### PROBLEM TO WORK ON
All entries below are to be returned exactly, with pictures left out.

### INPUT RECORDS
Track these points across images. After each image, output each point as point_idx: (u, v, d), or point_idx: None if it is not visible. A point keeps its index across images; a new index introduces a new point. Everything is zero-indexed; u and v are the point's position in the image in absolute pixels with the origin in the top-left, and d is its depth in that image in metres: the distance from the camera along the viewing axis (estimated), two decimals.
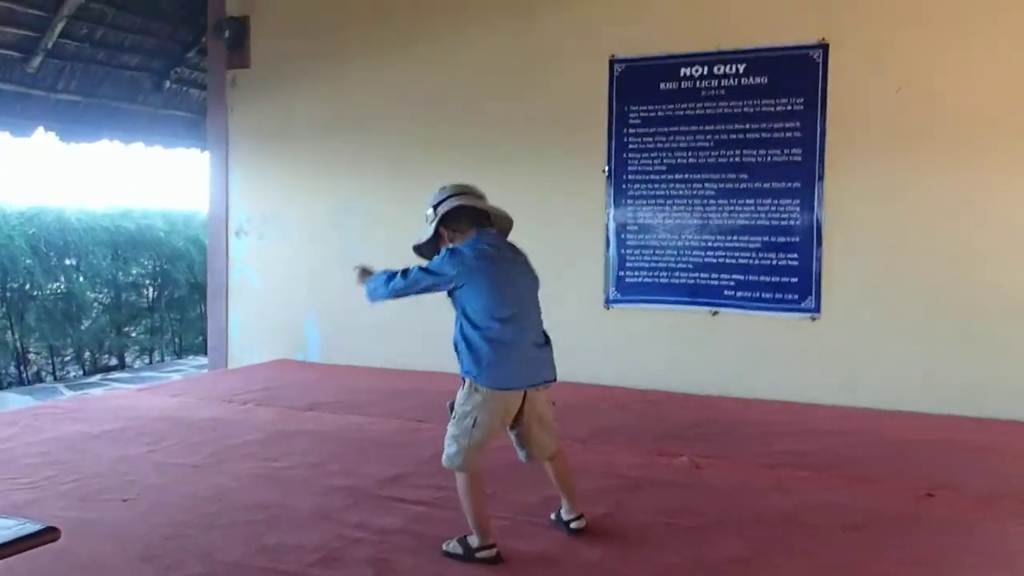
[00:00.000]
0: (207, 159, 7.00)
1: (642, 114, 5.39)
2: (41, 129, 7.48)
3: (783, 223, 5.08)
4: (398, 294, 2.82)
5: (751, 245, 5.15)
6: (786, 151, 5.05)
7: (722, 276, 5.23)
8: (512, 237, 2.96)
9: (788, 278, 5.07)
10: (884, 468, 3.75)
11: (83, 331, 8.56)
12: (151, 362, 9.27)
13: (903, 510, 3.19)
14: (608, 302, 5.52)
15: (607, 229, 5.50)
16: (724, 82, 5.18)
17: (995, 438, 4.22)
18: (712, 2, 5.24)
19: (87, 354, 8.68)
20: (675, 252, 5.34)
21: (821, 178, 4.96)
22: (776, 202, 5.09)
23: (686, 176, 5.30)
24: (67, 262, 8.49)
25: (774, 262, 5.10)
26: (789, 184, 5.05)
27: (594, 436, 4.19)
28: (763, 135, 5.09)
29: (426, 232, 2.86)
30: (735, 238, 5.19)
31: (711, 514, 3.14)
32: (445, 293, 2.81)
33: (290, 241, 6.54)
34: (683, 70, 5.26)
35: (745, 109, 5.13)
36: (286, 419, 4.64)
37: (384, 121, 6.15)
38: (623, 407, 4.91)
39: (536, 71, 5.66)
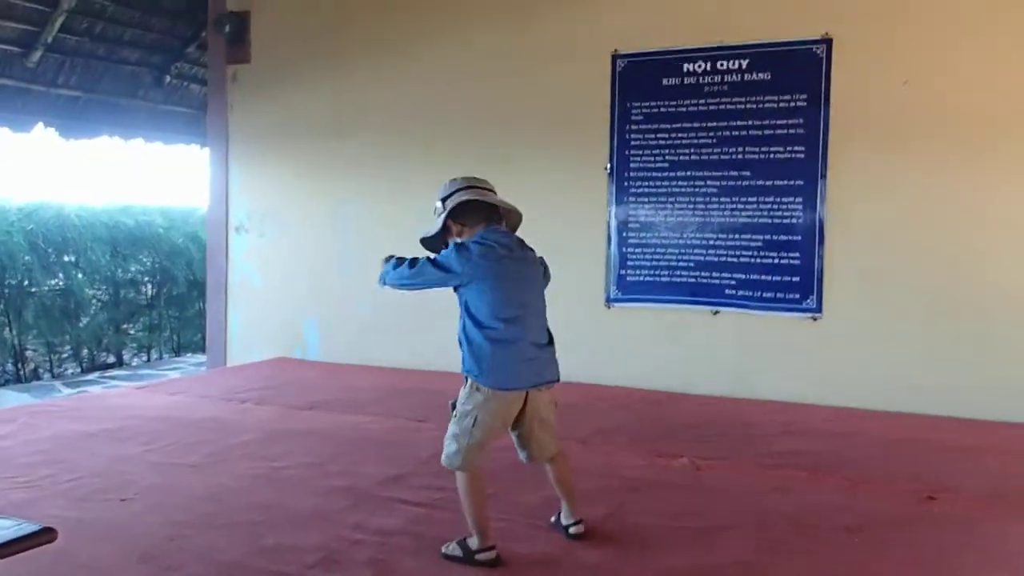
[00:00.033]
0: (207, 155, 6.99)
1: (644, 110, 5.36)
2: (41, 125, 7.47)
3: (785, 221, 5.05)
4: (403, 283, 2.76)
5: (753, 244, 5.13)
6: (789, 148, 5.02)
7: (723, 275, 5.21)
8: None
9: (789, 277, 5.05)
10: (885, 469, 3.74)
11: (81, 328, 8.54)
12: (149, 360, 9.25)
13: (904, 511, 3.18)
14: (609, 301, 5.50)
15: (608, 227, 5.48)
16: (727, 78, 5.15)
17: (996, 439, 4.21)
18: None
19: (85, 351, 8.66)
20: (676, 251, 5.32)
21: (824, 176, 4.93)
22: (778, 200, 5.05)
23: (688, 173, 5.27)
24: (66, 259, 8.46)
25: (775, 261, 5.08)
26: (791, 182, 5.02)
27: (594, 436, 4.18)
28: (766, 132, 5.06)
29: (435, 225, 2.81)
30: (737, 236, 5.16)
31: (712, 516, 3.12)
32: (450, 289, 2.78)
33: (290, 239, 6.51)
34: (686, 65, 5.23)
35: (748, 105, 5.09)
36: (285, 418, 4.62)
37: (384, 119, 6.12)
38: (623, 407, 4.89)
39: (537, 68, 5.63)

### RESPONSE TO THIS EXERCISE
Track these points across images. After each image, output each point as point_idx: (u, v, d), or point_idx: None if it is not visible. A point keeps its index across images; a new index introduces a new point. Everything is zero-indexed; u and v are the point's position in the image in absolute pixels with the origin in the top-left, and d is its depth in that image in metres: the distance from the camera along the viewing axis (estimated), two decimals.
[00:00.000]
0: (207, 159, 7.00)
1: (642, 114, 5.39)
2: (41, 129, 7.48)
3: (783, 223, 5.08)
4: (398, 294, 2.82)
5: (751, 245, 5.15)
6: (786, 151, 5.05)
7: (722, 276, 5.23)
8: (512, 237, 2.96)
9: (788, 278, 5.07)
10: (884, 468, 3.75)
11: (83, 331, 8.56)
12: (151, 362, 9.27)
13: (903, 510, 3.19)
14: (608, 302, 5.52)
15: (607, 229, 5.50)
16: (724, 82, 5.18)
17: (995, 438, 4.22)
18: (712, 2, 5.24)
19: (87, 354, 8.68)
20: (675, 252, 5.34)
21: (821, 178, 4.96)
22: (776, 202, 5.09)
23: (686, 176, 5.30)
24: (67, 262, 8.49)
25: (774, 262, 5.10)
26: (789, 184, 5.05)
27: (594, 436, 4.19)
28: (763, 135, 5.09)
29: (426, 232, 2.86)
30: (735, 238, 5.19)
31: (711, 514, 3.14)
32: (445, 293, 2.81)
33: (290, 241, 6.54)
34: (683, 70, 5.26)
35: (745, 109, 5.13)
36: (286, 419, 4.64)
37: (384, 121, 6.15)
38: (623, 407, 4.91)
39: (536, 71, 5.66)
[00:00.033]
0: (207, 155, 6.99)
1: (644, 110, 5.36)
2: (41, 125, 7.47)
3: (785, 221, 5.05)
4: (403, 283, 2.76)
5: (753, 244, 5.13)
6: (789, 148, 5.02)
7: (723, 275, 5.21)
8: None
9: (789, 277, 5.05)
10: (885, 469, 3.74)
11: (81, 328, 8.54)
12: (149, 360, 9.25)
13: (904, 511, 3.18)
14: (609, 301, 5.50)
15: (608, 227, 5.48)
16: (727, 78, 5.15)
17: (996, 439, 4.21)
18: None
19: (85, 351, 8.66)
20: (676, 251, 5.32)
21: (824, 176, 4.93)
22: (778, 200, 5.05)
23: (688, 173, 5.27)
24: (66, 259, 8.46)
25: (775, 261, 5.08)
26: (791, 182, 5.02)
27: (594, 436, 4.18)
28: (766, 132, 5.06)
29: (435, 225, 2.81)
30: (737, 236, 5.16)
31: (712, 516, 3.12)
32: (450, 289, 2.78)
33: (290, 239, 6.51)
34: (686, 65, 5.23)
35: (748, 105, 5.09)
36: (285, 418, 4.62)
37: (384, 119, 6.12)
38: (623, 407, 4.89)
39: (537, 68, 5.63)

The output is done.